The legal back-and-forth stems from a decision the Federal Subsistence Board (FSB) made in July, closing areas of the Richardson Highway, east of Denali, to all but federally registered subsistence hunters. The board justified that decision by saying the area was overcrowded and cited public safety concerns.
“The state contends that the closure is not the best way to address the public safety concerns and predicts that it will not have the desired effect,” wrote District Court Judge Sharon L. Gleason in a September 18 order. “That the state, or even the court, might prefer a different approach is not enough to render the FSB’s decision arbitrary and capricious.”
She also rejected the state’s central claim: that the board’s deliberations had violated the open meetings law.
Friday’s order denied a preliminary injunction that would have ended the hunting restrictions.
The case is part of a broader lawsuit brought by Alaska’s attorney general that also challenges the federal subsistence board’s decision that allowed a Southeast Alaska tribe to hunt out-of-season for moose and deer.

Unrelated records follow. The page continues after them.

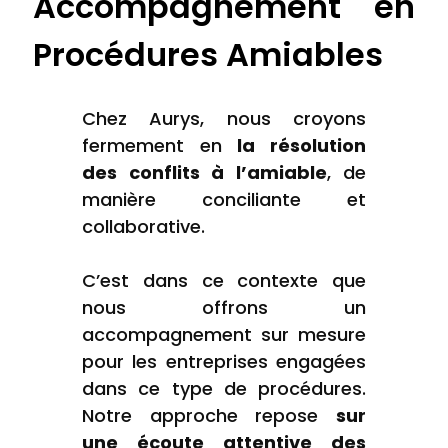
Accompagnement en
Procédures Amiables
Chez Aurys, nous croyons
fermement en
la résolution
des conflits à l’amiable
, de
manière conciliante et
collaborative.
C’est dans ce contexte que
nous offrons un
accompagnement sur mesure
pour les entreprises engagées
dans ce type de procédures.
Notre approche repose
sur
une écoute attentive des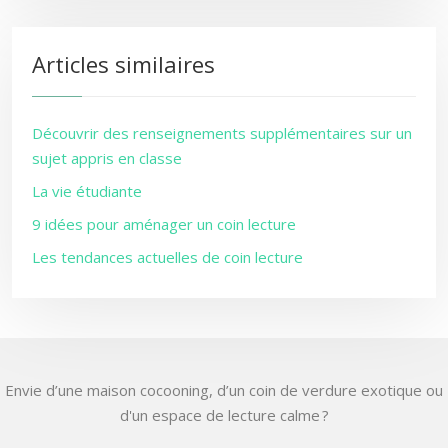
Articles similaires
Découvrir des renseignements supplémentaires sur un
sujet appris en classe
La vie étudiante
9 idées pour aménager un coin lecture
Les tendances actuelles de coin lecture
Envie d’une maison cocooning, d’un coin de verdure exotique ou
d'un espace de lecture calme ?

The Organized Village of Kake’s requested a special hunt due to the COVID-19 in April. It was green-lit by the federal subsistence board in June.
State attorneys have argued there was no food shortage making the hunt necessary. And that it was discriminatory to grant special hunting privileges to Alaska Natives. The federal government’s position has been supported by the Native American Rights Fund, a national law firm backing indigenous rights.
The federal judge has not ruled on the merits of that aspect of the case.
The state Department of Law didn’t immediately respond on Friday to a request for comment.